┌─ Dataset content
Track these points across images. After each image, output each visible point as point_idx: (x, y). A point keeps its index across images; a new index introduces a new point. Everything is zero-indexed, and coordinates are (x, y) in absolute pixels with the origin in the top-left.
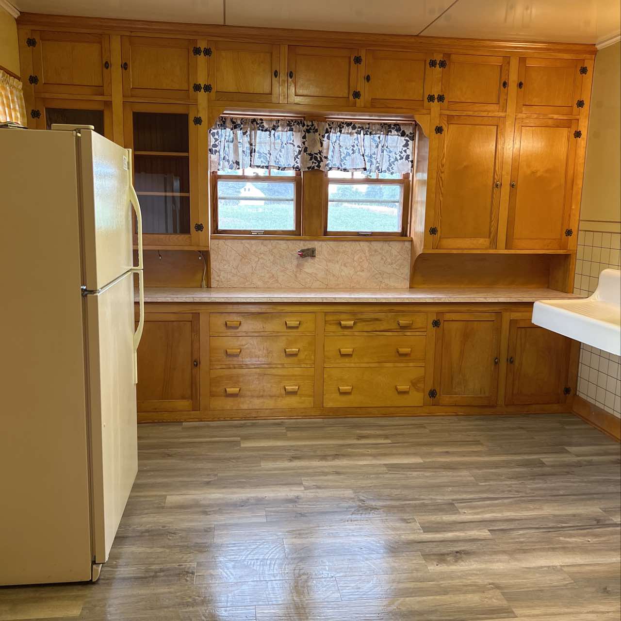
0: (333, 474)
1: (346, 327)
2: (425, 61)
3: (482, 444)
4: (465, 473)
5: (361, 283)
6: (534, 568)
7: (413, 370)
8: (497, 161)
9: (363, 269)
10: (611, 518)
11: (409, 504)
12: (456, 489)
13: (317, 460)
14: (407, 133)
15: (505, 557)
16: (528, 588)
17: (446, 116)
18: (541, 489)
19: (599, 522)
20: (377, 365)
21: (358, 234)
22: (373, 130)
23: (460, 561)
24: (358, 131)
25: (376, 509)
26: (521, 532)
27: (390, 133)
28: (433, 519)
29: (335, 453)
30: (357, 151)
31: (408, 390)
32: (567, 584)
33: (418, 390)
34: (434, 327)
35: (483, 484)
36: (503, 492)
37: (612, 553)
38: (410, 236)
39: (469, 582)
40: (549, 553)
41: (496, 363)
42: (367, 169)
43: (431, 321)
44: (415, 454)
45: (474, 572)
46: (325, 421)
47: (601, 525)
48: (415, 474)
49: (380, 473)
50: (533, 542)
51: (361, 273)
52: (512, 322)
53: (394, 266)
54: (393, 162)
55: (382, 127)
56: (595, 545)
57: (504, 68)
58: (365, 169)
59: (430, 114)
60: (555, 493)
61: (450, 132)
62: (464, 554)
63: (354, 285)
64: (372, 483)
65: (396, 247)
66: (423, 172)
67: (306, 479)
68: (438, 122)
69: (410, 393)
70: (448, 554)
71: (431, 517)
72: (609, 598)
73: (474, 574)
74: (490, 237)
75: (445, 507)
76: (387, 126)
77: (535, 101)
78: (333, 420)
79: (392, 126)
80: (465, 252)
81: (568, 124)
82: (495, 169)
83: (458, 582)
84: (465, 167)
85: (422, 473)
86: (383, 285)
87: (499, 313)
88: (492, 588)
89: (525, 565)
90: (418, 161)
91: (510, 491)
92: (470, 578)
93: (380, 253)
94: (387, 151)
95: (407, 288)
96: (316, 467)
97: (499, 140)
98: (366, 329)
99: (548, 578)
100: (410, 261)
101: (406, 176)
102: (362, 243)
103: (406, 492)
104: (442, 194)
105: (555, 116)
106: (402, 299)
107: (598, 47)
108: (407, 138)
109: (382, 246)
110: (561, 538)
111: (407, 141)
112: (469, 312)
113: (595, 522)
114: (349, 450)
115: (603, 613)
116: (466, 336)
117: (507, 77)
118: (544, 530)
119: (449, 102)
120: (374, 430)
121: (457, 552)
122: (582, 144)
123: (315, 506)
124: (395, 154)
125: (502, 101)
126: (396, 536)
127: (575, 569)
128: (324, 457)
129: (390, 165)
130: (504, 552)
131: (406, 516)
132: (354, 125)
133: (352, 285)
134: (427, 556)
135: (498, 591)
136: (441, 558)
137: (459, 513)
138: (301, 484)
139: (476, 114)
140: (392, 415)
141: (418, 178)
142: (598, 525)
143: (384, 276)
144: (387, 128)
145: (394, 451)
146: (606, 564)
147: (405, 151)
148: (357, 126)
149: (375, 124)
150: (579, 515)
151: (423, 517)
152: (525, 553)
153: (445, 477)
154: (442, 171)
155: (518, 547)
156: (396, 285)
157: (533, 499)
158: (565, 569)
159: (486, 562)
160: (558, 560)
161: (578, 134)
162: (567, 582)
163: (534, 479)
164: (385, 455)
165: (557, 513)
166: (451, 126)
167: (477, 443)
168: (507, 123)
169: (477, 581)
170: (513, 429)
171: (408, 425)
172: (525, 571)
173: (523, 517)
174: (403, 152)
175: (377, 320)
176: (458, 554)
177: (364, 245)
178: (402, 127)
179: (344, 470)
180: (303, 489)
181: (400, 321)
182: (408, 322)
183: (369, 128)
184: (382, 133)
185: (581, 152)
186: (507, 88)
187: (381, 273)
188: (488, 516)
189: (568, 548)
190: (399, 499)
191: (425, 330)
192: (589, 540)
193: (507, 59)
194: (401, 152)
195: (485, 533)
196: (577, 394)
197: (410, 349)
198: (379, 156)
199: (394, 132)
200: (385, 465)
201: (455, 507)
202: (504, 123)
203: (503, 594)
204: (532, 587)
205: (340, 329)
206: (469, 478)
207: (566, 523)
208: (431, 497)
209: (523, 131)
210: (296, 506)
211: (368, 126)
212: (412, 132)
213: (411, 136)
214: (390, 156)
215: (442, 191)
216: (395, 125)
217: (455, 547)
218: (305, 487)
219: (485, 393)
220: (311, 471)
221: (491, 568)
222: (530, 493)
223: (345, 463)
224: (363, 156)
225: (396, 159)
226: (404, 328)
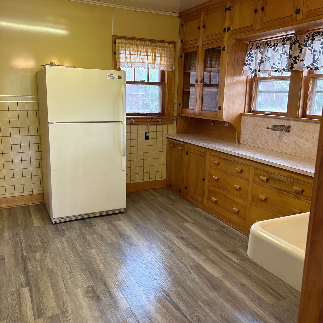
175: (281, 181)
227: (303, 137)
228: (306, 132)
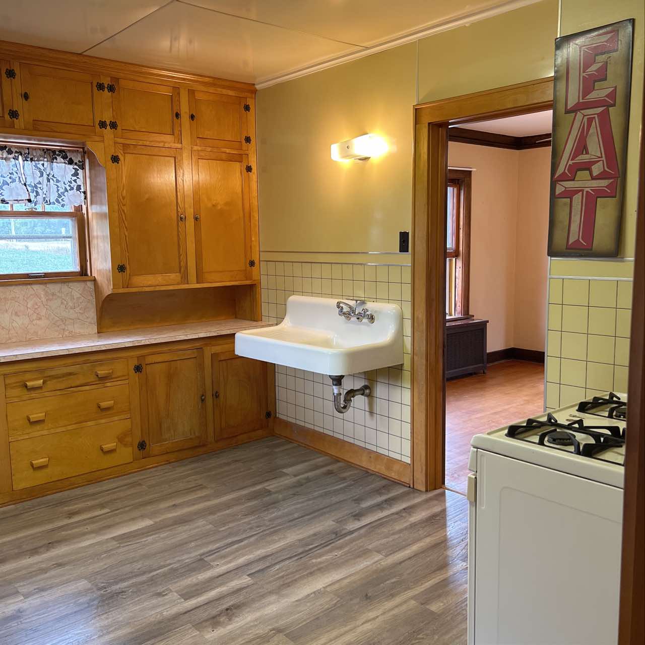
0: (55, 567)
1: (34, 389)
2: (92, 83)
3: (205, 487)
4: (201, 522)
5: (39, 333)
6: (302, 599)
7: (118, 424)
8: (178, 193)
9: (39, 316)
10: (344, 527)
11: (157, 574)
12: (199, 542)
13: (28, 557)
14: (76, 161)
15: (273, 598)
16: (305, 620)
17: (121, 145)
18: (277, 518)
19: (337, 535)
20: (74, 426)
21: (27, 276)
22: (34, 156)
23: (233, 618)
24: (15, 156)
25: (123, 592)
26: (277, 567)
27: (55, 161)
28: (189, 583)
29: (46, 542)
30: (17, 180)
31: (115, 448)
32: (336, 603)
33: (125, 445)
34: (136, 372)
35: (223, 529)
36: (245, 531)
37: (358, 560)
38: (91, 275)
39: (251, 636)
40: (310, 579)
41: (203, 400)
42: (32, 200)
43: (132, 368)
44: (143, 517)
45: (252, 624)
46: (18, 507)
47: (339, 536)
48: (150, 539)
49: (111, 550)
50: (292, 573)
51: (38, 322)
52: (214, 356)
53: (77, 310)
54: (63, 193)
55: (45, 152)
56: (343, 557)
57: (174, 99)
58: (29, 201)
59: (103, 141)
60: (291, 517)
61: (127, 162)
62: (236, 608)
63: (30, 337)
64: (105, 564)
65: (76, 289)
66: (101, 204)
67: (22, 584)
68: (114, 151)
69: (117, 450)
70: (219, 615)
71: (185, 581)
72: (372, 604)
73: (252, 626)
74: (180, 272)
75: (194, 565)
76: (51, 152)
77: (207, 134)
78: (29, 503)
79: (57, 153)
80: (158, 289)
81: (239, 158)
82: (177, 202)
83: (242, 641)
84: (147, 199)
85: (157, 536)
86: (66, 333)
87: (200, 349)
88: (275, 634)
89: (294, 598)
90: (91, 193)
91: (251, 528)
92: (250, 632)
93: (58, 297)
94: (53, 180)
95: (95, 334)
96: (31, 565)
97: (178, 171)
98: (59, 386)
99: (317, 604)
100: (95, 303)
101: (79, 209)
102: (36, 287)
103: (148, 563)
104: (126, 228)
105: (228, 151)
106: (99, 347)
107: (257, 87)
108: (76, 167)
109: (61, 289)
110: (314, 561)
111: (76, 170)
112: (170, 351)
113: (334, 536)
114: (63, 533)
115: (374, 619)
116: (170, 377)
117: (179, 108)
118: (296, 558)
119: (122, 129)
120: (84, 502)
121: (227, 609)
122: (254, 178)
123: (46, 615)
124: (64, 183)
125: (176, 132)
126: (157, 615)
127: (336, 586)
128: (34, 551)
129: (60, 196)
130: (271, 593)
131: (160, 589)
132: (9, 149)
133: (28, 337)
134: (199, 626)
135: (281, 634)
136: (214, 621)
137: (212, 567)
138: (17, 593)
139: (152, 144)
140: (99, 480)
141: (94, 211)
142: (338, 537)
143: (67, 323)
144: (52, 155)
145: (117, 520)
146: (357, 573)
147: (75, 181)
148: (14, 150)
149: (35, 149)
150: (319, 533)
151: (178, 584)
152: (289, 586)
153: (183, 533)
154: (124, 204)
155: (282, 583)
156: (82, 331)
157: (274, 531)
158: (328, 589)
159: (259, 609)
160: (320, 583)
161: (249, 169)
162: (335, 602)
163: (268, 510)
164: (109, 527)
165: (300, 537)
166: (128, 157)
167: (201, 487)
168: (184, 155)
169: (257, 632)
170: (228, 464)
171: (122, 486)
172: (297, 605)
173: (274, 551)
174: (72, 181)
175: (70, 374)
176: (229, 611)
177: (38, 288)
178: (68, 154)
179: (66, 559)
180: (22, 598)
181: (98, 372)
182: (107, 372)
183: (28, 154)
184: (46, 159)
185: (254, 185)
186: (179, 118)
187: (64, 320)
188: (241, 560)
189: (322, 568)
190: (144, 573)
191: (127, 377)
192: (336, 554)
193: (176, 89)
194: (70, 182)
195: (245, 580)
196: (277, 416)
197: (113, 402)
198: (45, 186)
199: (59, 159)
200: (113, 538)
201: (206, 561)
202: (181, 155)
203: (287, 635)
204: (308, 619)
205: (25, 391)
206: (208, 527)
207: (312, 544)
208: (177, 559)
209: (200, 164)
210: (21, 622)
211: (27, 151)
212: (81, 160)
213: (80, 164)
214: (58, 187)
215: (126, 225)
216: (60, 151)
217: (222, 604)
218: (23, 595)
219: (194, 433)
220: (24, 572)
221: (266, 613)
222: (270, 525)
223: (63, 550)
224: (25, 185)
225: (66, 190)
226: (103, 379)
227: (7, 311)
228: (10, 301)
└─
→ What you need to do
Starting at the beginning of the entries and stopping after the line that contains "46: (325, 421)", reproduce the text with "top-left" changed to "upper-left" and everything else unchanged. Leave the pictures out of your answer.

→ Task output
Track these points across images. After each image, output each visible point as point_idx: (x, y). A point keeps its index across images; a new index introduces a new point. Everything is zero-indexed, and coordinates are (x, y) in absolute pixels with the origin in the upper-left.
0: (333, 474)
1: (346, 327)
2: (425, 61)
3: (482, 444)
4: (465, 473)
5: (361, 283)
6: (534, 568)
7: (413, 370)
8: (497, 161)
9: (363, 269)
10: (611, 518)
11: (409, 504)
12: (456, 489)
13: (317, 460)
14: (407, 133)
15: (505, 557)
16: (528, 588)
17: (446, 116)
18: (541, 489)
19: (599, 522)
20: (377, 365)
21: (358, 234)
22: (373, 130)
23: (460, 561)
24: (358, 131)
25: (376, 509)
26: (521, 532)
27: (390, 133)
28: (433, 519)
29: (335, 453)
30: (357, 151)
31: (408, 390)
32: (567, 584)
33: (418, 390)
34: (434, 327)
35: (483, 484)
36: (503, 492)
37: (612, 553)
38: (410, 236)
39: (469, 582)
40: (549, 553)
41: (496, 363)
42: (367, 169)
43: (431, 321)
44: (415, 454)
45: (474, 572)
46: (325, 421)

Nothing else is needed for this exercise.